Baliousis Michael, Rennoldson Michael, Dawson David L, Mills Jayne, das Nair Roshan
Nottinghamshire Healthcare National Health Service Trust.
Nottingham Trent University.
Oncol Nurs Forum. 2017 Jan 1;44(1):96-107. doi: 10.1188/17.ONF.96-107.
PURPOSE/OBJECTIVES: To test whether a widely used model of adjustment to illness, the self-regulatory model, explains the patterns of distress during acute hematopoietic stem cell transplantation (HSCT). According to the model, perceptions of HSCT, coping, and coping appraisals are associated with distress. .
DESIGN: Longitudinal, correlational. .
SETTING: The Centre for Clinical Haematology at Nottingham City Hospital and the Department of Haematology at Royal Hallamshire Hospital in Sheffield, both in the United Kingdom. .
SAMPLE: 45 patients receiving mostly autologous transplantations for a hematologic malignancy. .

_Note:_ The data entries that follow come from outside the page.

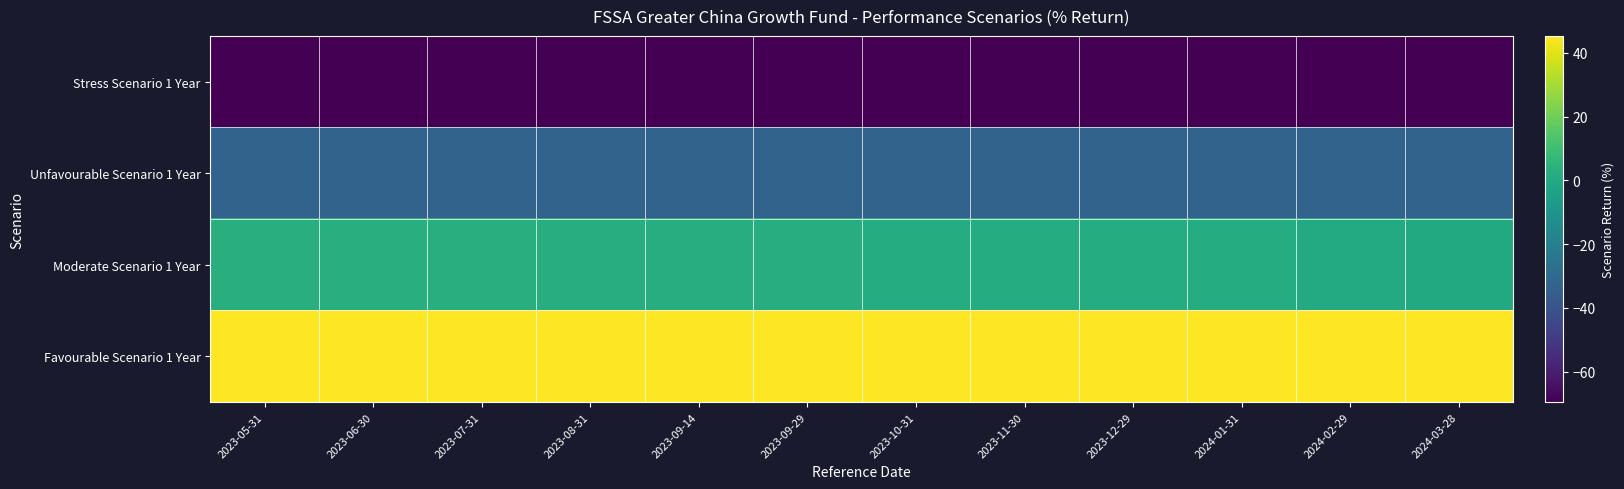

Rank the series at 2023-05-31 from lowest to highest value.

Stress Scenario 1 Year, Unfavourable Scenario 1 Year, Moderate Scenario 1 Year, Favourable Scenario 1 Year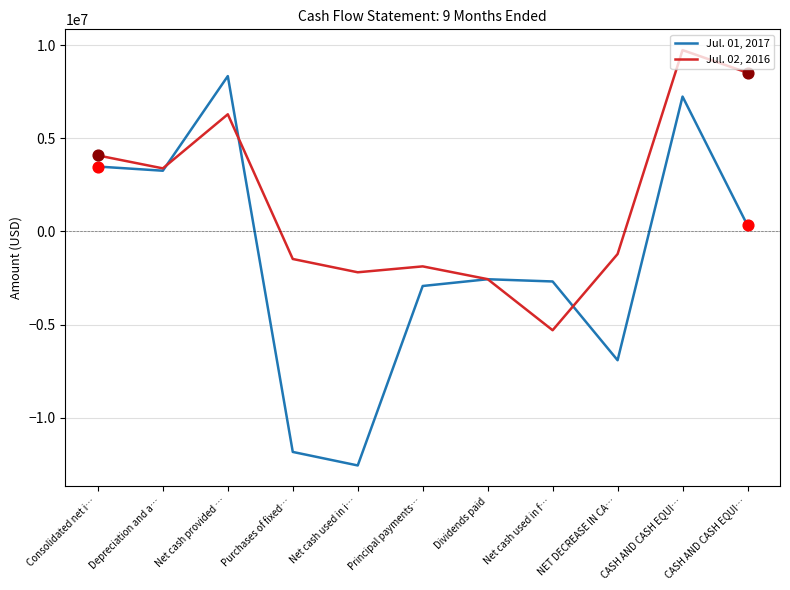

Which series has the largest total across all categories?

Jul. 02, 2016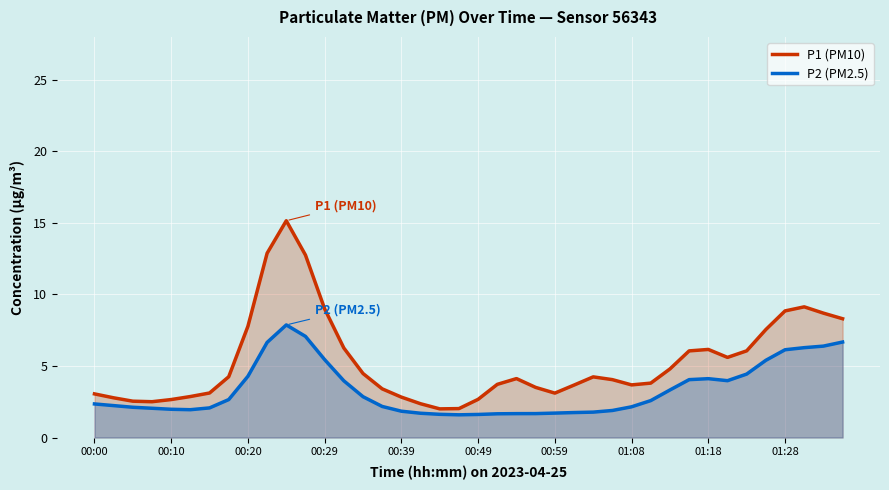

At how many categories does at least one series exceed 2?

40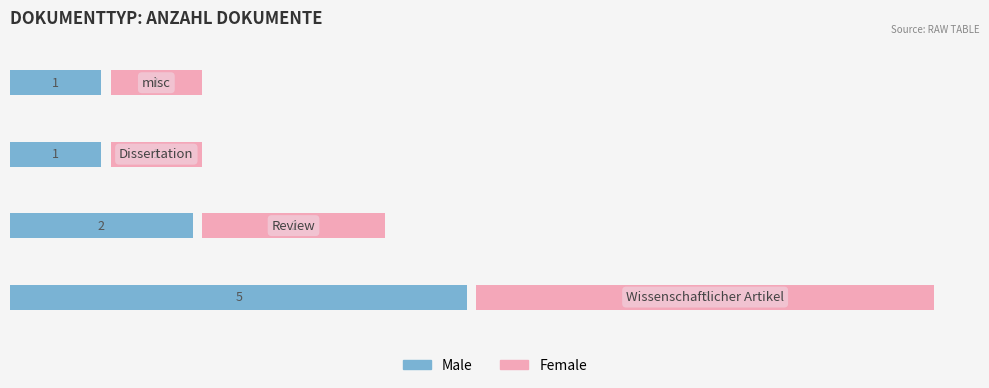

What is the sum of the Female values at 1 and 2?

3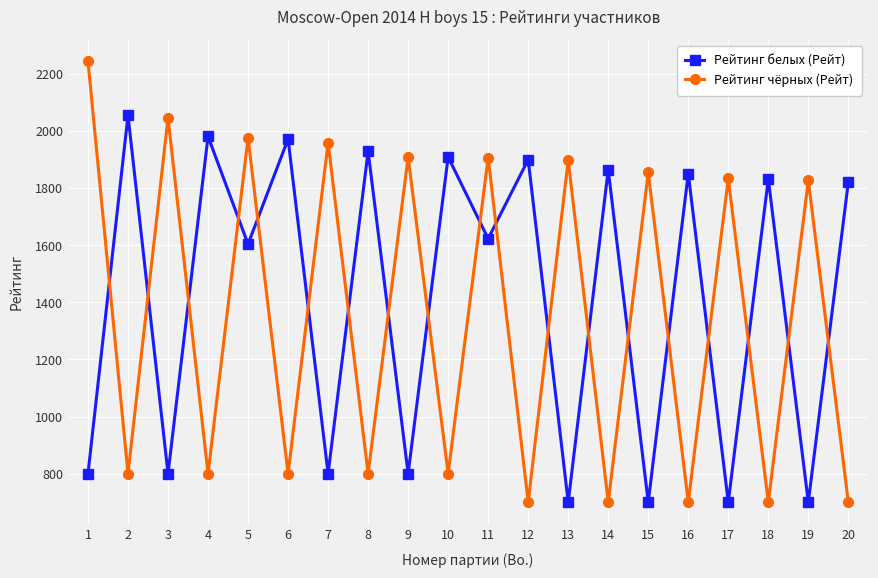

How many times do Рейтинг чёрных (Рейт) and Рейтинг белых (Рейт) cross each other?

19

Patients were assessed at baseline, on transplantation day, and two and four weeks after transplantation using three questionnaires.
MAIN RESEARCH VARIABLES: Psychological distress, including depression, anxiety, stress, and overall distress (DASS-21); use of different coping styles (Brief COPE); and perceptions of HSCT and coping appraisals (Brief IPQ). .
FINDINGS: As suggested by the self-regulatory model, greater distress was associated with negative perceptions of HSCT, controlling for the effects of confounding variables. Mixed support was found for the model's predictions about the impact of coping styles on distress. Use of active and avoidant coping styles was associated with more distress during the acute phase after HSCT. .
CONCLUSIONS: Negative perceptions of HSCT and coping contribute to psychological distress during the acute phase after HSCT and suggest the basis for intervention. .
Eliciting and discussing patients' negative perceptions of HSCT beforehand and supporting helpful coping may be important ways to reduce distress during HSCT.
目的/目标:检验一种广泛应用的疾病适应模型——自我调节模型,是否能解释急性造血干细胞移植(HSCT)期间的痛苦模式。根据该模型,对HSCT的认知、应对方式及应对评估与痛苦相关。
纵向、相关性研究。
英国诺丁汉市医院临床血液学中心和谢菲尔德皇家哈勒姆郡医院血液科。
45例主要接受自体移植治疗血液系统恶性肿瘤的患者。
使用三份问卷在基线期、移植日以及移植后两周和四周对患者进行评估。
心理痛苦,包括抑郁、焦虑、压力和总体痛苦(抑郁焦虑压力量表-21);不同应对方式的使用情况(简易应对方式问卷);对HSCT的认知及应对评估(简易疾病认知问卷)。
正如自我调节模型所表明的,在控制混杂变量影响的情况下,更大的痛苦与对HSCT的负面认知相关。该模型关于应对方式对痛苦影响的预测得到了部分支持。在HSCT后的急性期,积极和回避应对方式的使用与更多痛苦相关。
对HSCT的负面认知及应对方式会导致HSCT后急性期的心理痛苦,并提示了干预的依据。
事先引出并讨论患者对HSCT的负面认知,支持有益的应对方式,可能是减轻HSCT期间痛苦的重要方法。